Write out the records once more, exactly, and keep any image out.

━━━ Data records

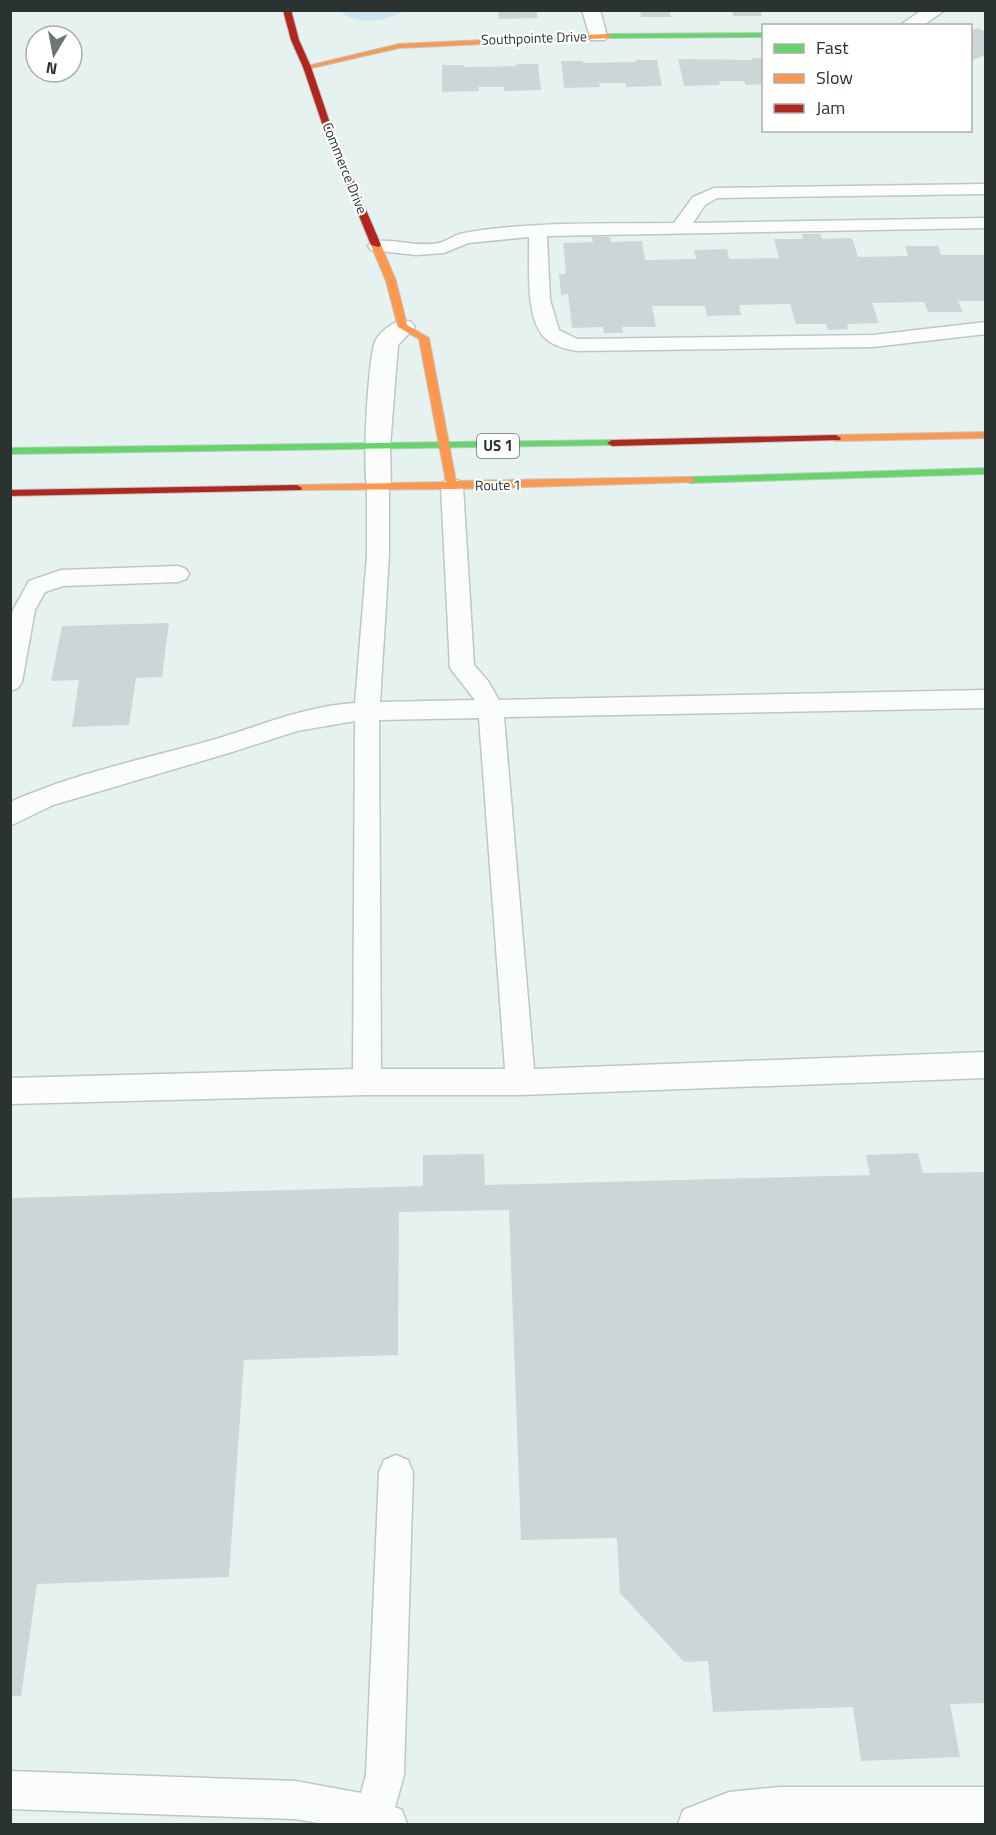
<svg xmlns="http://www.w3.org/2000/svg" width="996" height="1835" viewBox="0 0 996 1835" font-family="'Titillium Web',sans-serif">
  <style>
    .water { fill: #cbe5f2 }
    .building { fill: #cdd6d6 }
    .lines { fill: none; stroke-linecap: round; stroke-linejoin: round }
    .lane-casing { stroke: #bdc7c5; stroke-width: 3 }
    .street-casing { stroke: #bdc7c5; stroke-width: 3 }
    .fast-casing { stroke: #bdc7c5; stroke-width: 2 }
    .slow-casing { stroke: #bdc7c5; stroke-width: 2 }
    .jam-casing { stroke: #bdc7c5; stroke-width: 2 }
    .lane { fill: #fbfdfd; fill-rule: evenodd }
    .street { fill: #fbfdfd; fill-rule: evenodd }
    .fast { fill: #63d668; fill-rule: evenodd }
    .slow { fill: #ff974d; fill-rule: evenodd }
    .jam { fill: #b3261e; fill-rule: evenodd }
    .labels { text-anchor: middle; stroke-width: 4.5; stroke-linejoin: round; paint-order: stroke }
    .far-street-label { font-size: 14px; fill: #2a3331; stroke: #fff }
    .shield { fill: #fff; stroke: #6a706f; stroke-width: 1.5 }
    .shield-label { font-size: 15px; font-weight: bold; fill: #2a3331 }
  </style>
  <rect width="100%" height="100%" fill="#e6f2f0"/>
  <path class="water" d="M340,11H404C386,22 357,26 340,11Z"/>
  <path class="building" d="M498,10H536L538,18L499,19Z
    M640,10H669L671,17H641Z
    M732,10H760L762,16H733Z
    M978,28L986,32V55L970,61V31Z
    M752,58H764V84L746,85L744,81H719L720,85L684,86L678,59L753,60Z
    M635,60H657L662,86L626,87L625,83H599L600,87L564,88L561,61H583V63L636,62Z
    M516,64H538L541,90L504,91V87H478L479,91L442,92V65H463L464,67L517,66Z
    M802,234H820L822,239L852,238L858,257L908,256L905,246H938L941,255H986V301H958L963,312H928L924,302L872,303L879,323L847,324L848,329L828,330L826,324H796L790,304L739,305L741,315L707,316L705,306H652L656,327H622L623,333H604L603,327L572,328L568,294L561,295L560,284L559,274H566L563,243L593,242L592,237H610L611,242L642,241L645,260L696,259L694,250L727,249L729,259L779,258L774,239H803Z
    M169,623L162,677L136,678L129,725L72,727L79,680L51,681L62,626Z
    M918,1153L923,1173L986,1172V1703L950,1704L960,1757L861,1761L853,1707L713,1712L708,1661L684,1662L620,1593L617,1538L521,1540L509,1210L399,1212L398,1355L244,1360L229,1577L37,1584L21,1696H10V1198L423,1186V1155L484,1154L485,1185L870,1175L866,1155Z"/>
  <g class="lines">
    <defs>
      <path id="lane" d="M986,184V194L717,198L705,205L693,223L986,218V228L547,236L550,300L559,330L577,339L873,335L986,322V334L873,347L577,351C566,349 554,346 546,339C524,319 530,265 529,237L468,243L444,253L416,255L371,250L368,246L371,242C392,237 416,248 439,243C448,241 455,234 464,233C533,221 605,224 674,223L693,197L714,188Z
        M452,479L460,481L463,486L474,665L488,681L499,700L986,690V708L504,717L534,1069L986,1052V1078L521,1095H367L10,1104V1078L353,1069L355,721L297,731L229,753L53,805L10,826V802C73,774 143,759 209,741C257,727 304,706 355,703L367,555V487L370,482L378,480L386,482L389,487V555L380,702L475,700L450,668L441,486L444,481ZM479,718L505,1069H381L379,720Z
        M178,566L186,569L189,574L186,579L178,582L63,586L45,592L35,610L22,682L18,688L10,691V620L13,610L29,581L61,570Z
        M396,1455L408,1460L413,1472L404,1775L395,1807L402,1810L407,1824H323L295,1819L10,1809V1771L295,1781L361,1793L366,1775L379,1472L384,1460Z
        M780,1787H986V1824H678L683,1810L729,1792Z"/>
      <path id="street" d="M582,10H600L607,36L605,40H591Z
        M922,10H945L922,26H899Z
        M403,320L411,322L415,327L398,345L390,447L391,487L387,493L378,495L369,493C361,481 368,357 375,342C379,332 393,322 403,320Z"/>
      <path id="fast" d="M764,33V37L607,38L603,36L607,34Z
        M612,440L616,441V445L10,454V448Z
        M986,468V474L690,483L685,480L690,477Z"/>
      <path id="slow" d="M607,34L611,36L610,38L399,48L307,69L303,67L399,44Z
        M373,243L381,245L396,281L407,325L429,338L456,481L690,477L695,480L694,482L452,489L293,490L292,488L297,485L446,482L419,339L398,327L386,281L371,245Z
        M986,432V438L836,441L831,438L836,435Z"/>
      <path id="jam" d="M283,10H291L299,40L311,67L335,138L381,245L379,247L371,245L327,138L303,67L291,40Z
        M836,435L841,438L840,440L612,446L607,443L612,440Z
        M297,485L302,488L301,490L10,496V490Z"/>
    </defs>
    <use href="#lane" class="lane-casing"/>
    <use href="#street" class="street-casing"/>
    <use href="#fast" class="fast-casing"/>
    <use href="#slow" class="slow-casing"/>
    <use href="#jam" class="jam-casing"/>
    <use href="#lane" class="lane"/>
    <use href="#street" class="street"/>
    <use href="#fast" class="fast"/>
    <use href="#slow" class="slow"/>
    <use href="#jam" class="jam"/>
  </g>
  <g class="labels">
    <g class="far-street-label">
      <text transform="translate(534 38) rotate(-2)" y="5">Southpointe Drive</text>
      <text transform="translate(345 168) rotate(68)" y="5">Commerce Drive</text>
      <text transform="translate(498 485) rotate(-1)" y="5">Route 1</text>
    </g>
    <rect class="shield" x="477" y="434" width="42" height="24" rx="4.5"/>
    <g class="shield-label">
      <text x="498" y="451">US 1</text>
    </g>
  </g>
  <rect width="996" height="1835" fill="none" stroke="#2a3331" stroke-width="24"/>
  <rect x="762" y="24" width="210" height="108" fill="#ffffff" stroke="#aaadad" stroke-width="1.5"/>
  <rect x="774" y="44" width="30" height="9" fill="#63d668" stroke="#aaadad" stroke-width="1.5"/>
  <text x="816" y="54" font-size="18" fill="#2a3331">Fast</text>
  <rect x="774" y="74" width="30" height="9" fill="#ff974d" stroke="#aaadad" stroke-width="1.5"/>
  <text x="816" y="84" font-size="18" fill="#2a3331">Slow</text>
  <rect x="774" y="104" width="30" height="9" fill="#b3261e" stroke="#aaadad" stroke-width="1.5"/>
  <text x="816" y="114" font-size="18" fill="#2a3331">Jam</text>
  <g transform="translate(54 54) rotate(190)"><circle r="28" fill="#ffffff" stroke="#aaadad" stroke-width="1.5"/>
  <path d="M0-4.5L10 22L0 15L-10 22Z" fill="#6c7674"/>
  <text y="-9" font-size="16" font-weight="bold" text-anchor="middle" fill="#2a3331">N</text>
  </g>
</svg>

━━━━━━

## Finished task:
<svg xmlns="http://www.w3.org/2000/svg" width="996" height="1835" viewBox="0 0 996 1835" font-family="'Titillium Web',sans-serif">
  <style>
    .water { fill: #cbe5f2 }
    .building { fill: #cdd6d6 }
    .lines { fill: none; stroke-linecap: round; stroke-linejoin: round }
    .lane-casing { stroke: #bdc7c5; stroke-width: 3 }
    .street-casing { stroke: #bdc7c5; stroke-width: 3 }
    .fast-casing { stroke: #bdc7c5; stroke-width: 2 }
    .slow-casing { stroke: #bdc7c5; stroke-width: 2 }
    .jam-casing { stroke: #bdc7c5; stroke-width: 2 }
    .lane { fill: #fbfdfd; fill-rule: evenodd }
    .street { fill: #fbfdfd; fill-rule: evenodd }
    .fast { fill: #63d668; fill-rule: evenodd }
    .slow { fill: #ff974d; fill-rule: evenodd }
    .jam { fill: #b3261e; fill-rule: evenodd }
    .labels { text-anchor: middle; stroke-width: 4.5; stroke-linejoin: round; paint-order: stroke }
    .far-street-label { font-size: 14px; fill: #2a3331; stroke: #fff }
    .shield { fill: #fff; stroke: #6a706f; stroke-width: 1.5 }
    .shield-label { font-size: 15px; font-weight: bold; fill: #2a3331 }
  </style>
  <rect width="100%" height="100%" fill="#e6f2f0"/>
  <path class="water" d="M340,11H404C386,22 357,26 340,11Z"/>
  <path class="building" d="M498,10H536L538,18L499,19Z
    M640,10H669L671,17H641Z
    M732,10H760L762,16H733Z
    M978,28L986,32V55L970,61V31Z
    M752,58H764V84L746,85L744,81H719L720,85L684,86L678,59L753,60Z
    M635,60H657L662,86L626,87L625,83H599L600,87L564,88L561,61H583V63L636,62Z
    M516,64H538L541,90L504,91V87H478L479,91L442,92V65H463L464,67L517,66Z
    M802,234H820L822,239L852,238L858,257L908,256L905,246H938L941,255H986V301H958L963,312H928L924,302L872,303L879,323L847,324L848,329L828,330L826,324H796L790,304L739,305L741,315L707,316L705,306H652L656,327H622L623,333H604L603,327L572,328L568,294L561,295L560,284L559,274H566L563,243L593,242L592,237H610L611,242L642,241L645,260L696,259L694,250L727,249L729,259L779,258L774,239H803Z
    M169,623L162,677L136,678L129,725L72,727L79,680L51,681L62,626Z
    M918,1153L923,1173L986,1172V1703L950,1704L960,1757L861,1761L853,1707L713,1712L708,1661L684,1662L620,1593L617,1538L521,1540L509,1210L399,1212L398,1355L244,1360L229,1577L37,1584L21,1696H10V1198L423,1186V1155L484,1154L485,1185L870,1175L866,1155Z"/>
  <g class="lines">
    <defs>
      <path id="lane" d="M986,184V194L717,198L705,205L693,223L986,218V228L547,236L550,300L559,330L577,339L873,335L986,322V334L873,347L577,351C566,349 554,346 546,339C524,319 530,265 529,237L468,243L444,253L416,255L371,250L368,246L371,242C392,237 416,248 439,243C448,241 455,234 464,233C533,221 605,224 674,223L693,197L714,188Z
        M452,479L460,481L463,486L474,665L488,681L499,700L986,690V708L504,717L534,1069L986,1052V1078L521,1095H367L10,1104V1078L353,1069L355,721L297,731L229,753L53,805L10,826V802C73,774 143,759 209,741C257,727 304,706 355,703L367,555V487L370,482L378,480L386,482L389,487V555L380,702L475,700L450,668L441,486L444,481ZM479,718L505,1069H381L379,720Z
        M178,566L186,569L189,574L186,579L178,582L63,586L45,592L35,610L22,682L18,688L10,691V620L13,610L29,581L61,570Z
        M396,1455L408,1460L413,1472L404,1775L395,1807L402,1810L407,1824H323L295,1819L10,1809V1771L295,1781L361,1793L366,1775L379,1472L384,1460Z
        M780,1787H986V1824H678L683,1810L729,1792Z"/>
      <path id="street" d="M582,10H600L607,36L605,40H591Z
        M922,10H945L922,26H899Z
        M403,320L411,322L415,327L398,345L390,447L391,487L387,493L378,495L369,493C361,481 368,357 375,342C379,332 393,322 403,320Z"/>
      <path id="fast" d="M764,33V37L607,38L603,36L607,34Z
        M612,440L616,441V445L10,454V448Z
        M986,468V474L690,483L685,480L690,477Z"/>
      <path id="slow" d="M607,34L611,36L610,38L399,48L307,69L303,67L399,44Z
        M373,243L381,245L396,281L407,325L429,338L456,481L690,477L695,480L694,482L452,489L293,490L292,488L297,485L446,482L419,339L398,327L386,281L371,245Z
        M986,432V438L836,441L831,438L836,435Z"/>
      <path id="jam" d="M283,10H291L299,40L311,67L335,138L381,245L379,247L371,245L327,138L303,67L291,40Z
        M836,435L841,438L840,440L612,446L607,443L612,440Z
        M297,485L302,488L301,490L10,496V490Z"/>
    </defs>
    <use href="#lane" class="lane-casing"/>
    <use href="#street" class="street-casing"/>
    <use href="#fast" class="fast-casing"/>
    <use href="#slow" class="slow-casing"/>
    <use href="#jam" class="jam-casing"/>
    <use href="#lane" class="lane"/>
    <use href="#street" class="street"/>
    <use href="#fast" class="fast"/>
    <use href="#slow" class="slow"/>
    <use href="#jam" class="jam"/>
  </g>
  <g class="labels">
    <g class="far-street-label">
      <text transform="translate(534 38) rotate(-2)" y="5">Southpointe Drive</text>
      <text transform="translate(345 168) rotate(68)" y="5">Commerce Drive</text>
      <text transform="translate(498 485) rotate(-1)" y="5">Route 1</text>
    </g>
    <rect class="shield" x="477" y="434" width="42" height="24" rx="4.5"/>
    <g class="shield-label">
      <text x="498" y="451">US 1</text>
    </g>
  </g>
  <rect width="996" height="1835" fill="none" stroke="#2a3331" stroke-width="24"/>
  <rect x="762" y="24" width="210" height="108" fill="#ffffff" stroke="#aaadad" stroke-width="1.5"/>
  <rect x="774" y="44" width="30" height="9" fill="#63d668" stroke="#aaadad" stroke-width="1.5"/>
  <text x="816" y="54" font-size="18" fill="#2a3331">Fast</text>
  <rect x="774" y="74" width="30" height="9" fill="#ff974d" stroke="#aaadad" stroke-width="1.5"/>
  <text x="816" y="84" font-size="18" fill="#2a3331">Slow</text>
  <rect x="774" y="104" width="30" height="9" fill="#b3261e" stroke="#aaadad" stroke-width="1.5"/>
  <text x="816" y="114" font-size="18" fill="#2a3331">Jam</text>
  <g transform="translate(54 54) rotate(190)"><circle r="28" fill="#ffffff" stroke="#aaadad" stroke-width="1.5"/>
  <path d="M0-4.5L10 22L0 15L-10 22Z" fill="#6c7674"/>
  <text y="-9" font-size="16" font-weight="bold" text-anchor="middle" fill="#2a3331">N</text>
  </g>
</svg>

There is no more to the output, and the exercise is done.